_ОПИСАНИЕ ЗАДАЧИ_.
Какой тост, согласно исходному тексту, прозвучал первым, когда у Толи дома собрались приятели и приятельницы?

_ИСХОДНЫЙ ТЕКСТ_.
**********

ХРОНИКА. 27 октября бригада плотников и декораторов приступает к праздничному убранству главных площадей Москвы.
Около 4 часов длится в этот день обменная радиопередача Украина-Грузия, посвященная 23-й годовщине Великой Октябрьской социалистической революции.
В этот же день в Алма-Ате открывался розыгрыш тиража 14-й лотереи Осоавиахима.
10 ноября 1940 года
(Толя — папе в Норильск)
Здравствуй, папка!
Кончились праздники. Провели мы их очень хорошо, хотя скажу тебе по правде, предпраздничная неделя, пусть с ее хлопотами, усталостью, работой, но с радостным ожиданием, куда лучше, чем самые праздники. Но это все неважно, а главное то, что заработанные мной перед праздниками деньги служили солидными предпосылками для нашего веселья.
7-го была демонстрация. Как всегда, весело, в кругу ребят. Валюшка, конечно, все утро бегал по улице, получив от меня несколько рублей. А днем мы званы на обед к Анечке Плисецкой, Тоня была там накануне, как шеф-повар на гастролях, и заготовила что-то по слухам феноменальное. И вот «ми с братом» приоделись и собрались ехать. Тут Валик вспомнил о своих четвертных отметках в табеле и во исполнения традиционного обычая отправился показывать их своим знакомым. Плутишка знал, зачем шел! Через десять минут он вернулся нагруженный подарками. И тетя Дора, и тетя Рива, и тетя Мура, и все остальные в нашем дворе уже заранее приготовили ему подарки, будучи уверены, что иных отметок, кроме «отлично», у твоего младшего сына быть не может. Изрядно «попробовав» подарки на вкус, мы сочли возможным ехать к Анечке.
Там нас уже ожидал обед. О, ты знаешь эти парадные обеды! Как раз тогда, когда ты чувствуешь, что есть больше не в силах, оказывается, что это все была закуска, а обед еще впереди. Легко сказать! Скажу тебе по секрету, я потихоньку расстегнул ремень. Но пиджак я все-таки не снял — ведь я джентльмен! (А то виден был бы расстегнутый ремень.)
«Мытарства» наши этим не кончились. Я отвез Валюшку к тете Гисе, где ему предстояло демонстрировать свои школьные успехи и кушать еще «праздничный» ужин (бедняжка!). Сам я отправился домой, где меня ждала уже целая кампания моих приятелей и приятельниц. Тут, собственно, и начинается встреча праздника. И первый тост, конечно, был (ты догадался?):
«Дай, Боже, завтра то же». А как говорится, «где пьеют, там и... закусывают», но на этот раз я ремень не расстегивал: дамы! Зато пиджак снял. Так кончилось 7-е ноября и началось 8-е. И вот (каюсь) второй день праздника я проспал весь. А вечером 8-го у меня в институте бал. Я проснулся свежий, как огурчик, и замечательно себя чувствовал. Танцевал, острил, флиртовал и вообще делал все, что полагается делать на балу. А Валюшка 8-го уже не выдержал. Как только утром я привез его домой от тети Гиси, он отправился кататься на лыжах, лепить бабу из снега. Он тоже делал все, что ему полагается делать. А 9-го был выходной (воскресенье перенесли), но мы уже готовились к учебе. Так и кончились праздники.

**********

_ПРЕДСТАВЛЕННЫЕ СВЕДЕНИЯ_.
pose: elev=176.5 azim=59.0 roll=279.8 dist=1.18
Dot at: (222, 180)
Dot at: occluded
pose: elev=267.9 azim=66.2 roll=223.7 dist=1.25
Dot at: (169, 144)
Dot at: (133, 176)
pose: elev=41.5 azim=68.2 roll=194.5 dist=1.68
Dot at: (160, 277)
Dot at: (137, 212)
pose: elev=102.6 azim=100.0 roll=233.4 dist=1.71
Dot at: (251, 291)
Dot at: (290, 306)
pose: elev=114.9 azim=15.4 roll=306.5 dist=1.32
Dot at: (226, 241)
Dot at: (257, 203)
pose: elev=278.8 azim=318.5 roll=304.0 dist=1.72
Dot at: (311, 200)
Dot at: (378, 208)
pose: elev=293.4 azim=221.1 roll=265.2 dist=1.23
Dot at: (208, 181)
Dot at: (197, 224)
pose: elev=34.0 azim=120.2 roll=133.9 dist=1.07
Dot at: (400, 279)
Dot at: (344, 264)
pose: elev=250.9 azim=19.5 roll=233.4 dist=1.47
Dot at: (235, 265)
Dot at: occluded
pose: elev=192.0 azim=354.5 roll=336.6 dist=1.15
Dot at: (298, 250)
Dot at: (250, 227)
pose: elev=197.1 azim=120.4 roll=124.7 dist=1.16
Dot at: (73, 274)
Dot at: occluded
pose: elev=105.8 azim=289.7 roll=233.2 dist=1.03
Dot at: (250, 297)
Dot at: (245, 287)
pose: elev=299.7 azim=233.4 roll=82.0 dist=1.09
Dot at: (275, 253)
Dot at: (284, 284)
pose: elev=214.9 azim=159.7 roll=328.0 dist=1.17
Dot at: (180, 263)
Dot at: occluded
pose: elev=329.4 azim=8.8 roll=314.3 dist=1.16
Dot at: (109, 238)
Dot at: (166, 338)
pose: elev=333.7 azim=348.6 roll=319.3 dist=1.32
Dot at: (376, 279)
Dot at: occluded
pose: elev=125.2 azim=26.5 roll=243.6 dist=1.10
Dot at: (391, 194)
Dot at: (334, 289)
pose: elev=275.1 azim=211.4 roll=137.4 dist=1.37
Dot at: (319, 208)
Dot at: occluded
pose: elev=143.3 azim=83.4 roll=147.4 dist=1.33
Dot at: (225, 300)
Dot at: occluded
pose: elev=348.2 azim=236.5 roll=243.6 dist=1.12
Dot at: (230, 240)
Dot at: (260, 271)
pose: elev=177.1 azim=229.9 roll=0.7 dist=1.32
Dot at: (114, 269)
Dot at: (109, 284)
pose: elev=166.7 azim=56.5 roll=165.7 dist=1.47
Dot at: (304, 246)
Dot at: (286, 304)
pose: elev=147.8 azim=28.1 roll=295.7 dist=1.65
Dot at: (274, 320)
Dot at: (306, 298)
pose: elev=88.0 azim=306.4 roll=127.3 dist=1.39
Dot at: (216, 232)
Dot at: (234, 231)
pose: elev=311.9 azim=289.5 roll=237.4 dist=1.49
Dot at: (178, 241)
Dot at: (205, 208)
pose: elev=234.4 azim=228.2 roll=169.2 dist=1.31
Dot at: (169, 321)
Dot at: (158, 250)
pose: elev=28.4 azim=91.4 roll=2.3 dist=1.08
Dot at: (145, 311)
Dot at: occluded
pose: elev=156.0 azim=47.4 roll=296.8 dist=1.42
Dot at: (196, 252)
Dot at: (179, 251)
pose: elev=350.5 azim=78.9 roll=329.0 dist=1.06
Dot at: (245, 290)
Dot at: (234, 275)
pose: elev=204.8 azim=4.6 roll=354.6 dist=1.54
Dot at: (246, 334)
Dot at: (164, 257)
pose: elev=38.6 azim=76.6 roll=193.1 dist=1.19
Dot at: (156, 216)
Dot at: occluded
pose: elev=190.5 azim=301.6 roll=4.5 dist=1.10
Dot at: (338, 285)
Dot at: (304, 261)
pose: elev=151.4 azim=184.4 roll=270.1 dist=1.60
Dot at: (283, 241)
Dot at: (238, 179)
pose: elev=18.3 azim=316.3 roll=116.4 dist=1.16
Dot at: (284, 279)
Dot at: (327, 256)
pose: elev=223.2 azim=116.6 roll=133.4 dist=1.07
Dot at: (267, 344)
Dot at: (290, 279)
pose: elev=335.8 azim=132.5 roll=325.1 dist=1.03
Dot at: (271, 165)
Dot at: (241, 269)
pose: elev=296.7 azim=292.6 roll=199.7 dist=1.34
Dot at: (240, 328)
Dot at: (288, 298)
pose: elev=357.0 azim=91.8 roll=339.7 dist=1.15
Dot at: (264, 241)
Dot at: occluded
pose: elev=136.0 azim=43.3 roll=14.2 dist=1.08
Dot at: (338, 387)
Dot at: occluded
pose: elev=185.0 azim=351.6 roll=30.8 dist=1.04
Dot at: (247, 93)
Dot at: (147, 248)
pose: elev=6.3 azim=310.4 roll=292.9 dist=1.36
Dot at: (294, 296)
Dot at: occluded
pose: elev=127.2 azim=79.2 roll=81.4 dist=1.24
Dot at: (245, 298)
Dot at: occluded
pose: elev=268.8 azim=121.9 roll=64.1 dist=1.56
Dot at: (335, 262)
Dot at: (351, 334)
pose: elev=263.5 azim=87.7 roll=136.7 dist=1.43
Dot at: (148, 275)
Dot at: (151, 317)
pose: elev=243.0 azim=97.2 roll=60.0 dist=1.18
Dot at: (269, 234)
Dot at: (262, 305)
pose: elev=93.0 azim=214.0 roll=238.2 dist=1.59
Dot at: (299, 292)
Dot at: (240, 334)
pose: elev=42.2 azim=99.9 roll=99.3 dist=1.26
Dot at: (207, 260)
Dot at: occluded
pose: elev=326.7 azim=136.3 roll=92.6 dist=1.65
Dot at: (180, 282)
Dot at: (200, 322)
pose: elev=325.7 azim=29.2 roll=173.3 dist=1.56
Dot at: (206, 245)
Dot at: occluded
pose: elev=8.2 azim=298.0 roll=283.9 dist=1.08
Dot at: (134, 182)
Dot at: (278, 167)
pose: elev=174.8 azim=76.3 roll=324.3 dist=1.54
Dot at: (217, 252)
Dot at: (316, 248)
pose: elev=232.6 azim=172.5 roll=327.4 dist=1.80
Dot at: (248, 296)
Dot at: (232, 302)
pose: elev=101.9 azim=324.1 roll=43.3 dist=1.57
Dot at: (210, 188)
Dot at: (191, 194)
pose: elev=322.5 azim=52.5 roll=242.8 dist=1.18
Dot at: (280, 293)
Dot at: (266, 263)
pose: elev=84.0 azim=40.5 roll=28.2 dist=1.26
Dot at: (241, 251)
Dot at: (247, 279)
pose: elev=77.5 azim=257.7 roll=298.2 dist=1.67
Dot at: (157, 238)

**********

_ПИСЬМЕННОЕ РЕШЕНИЕ_.
«Дай, Боже, завтра то же».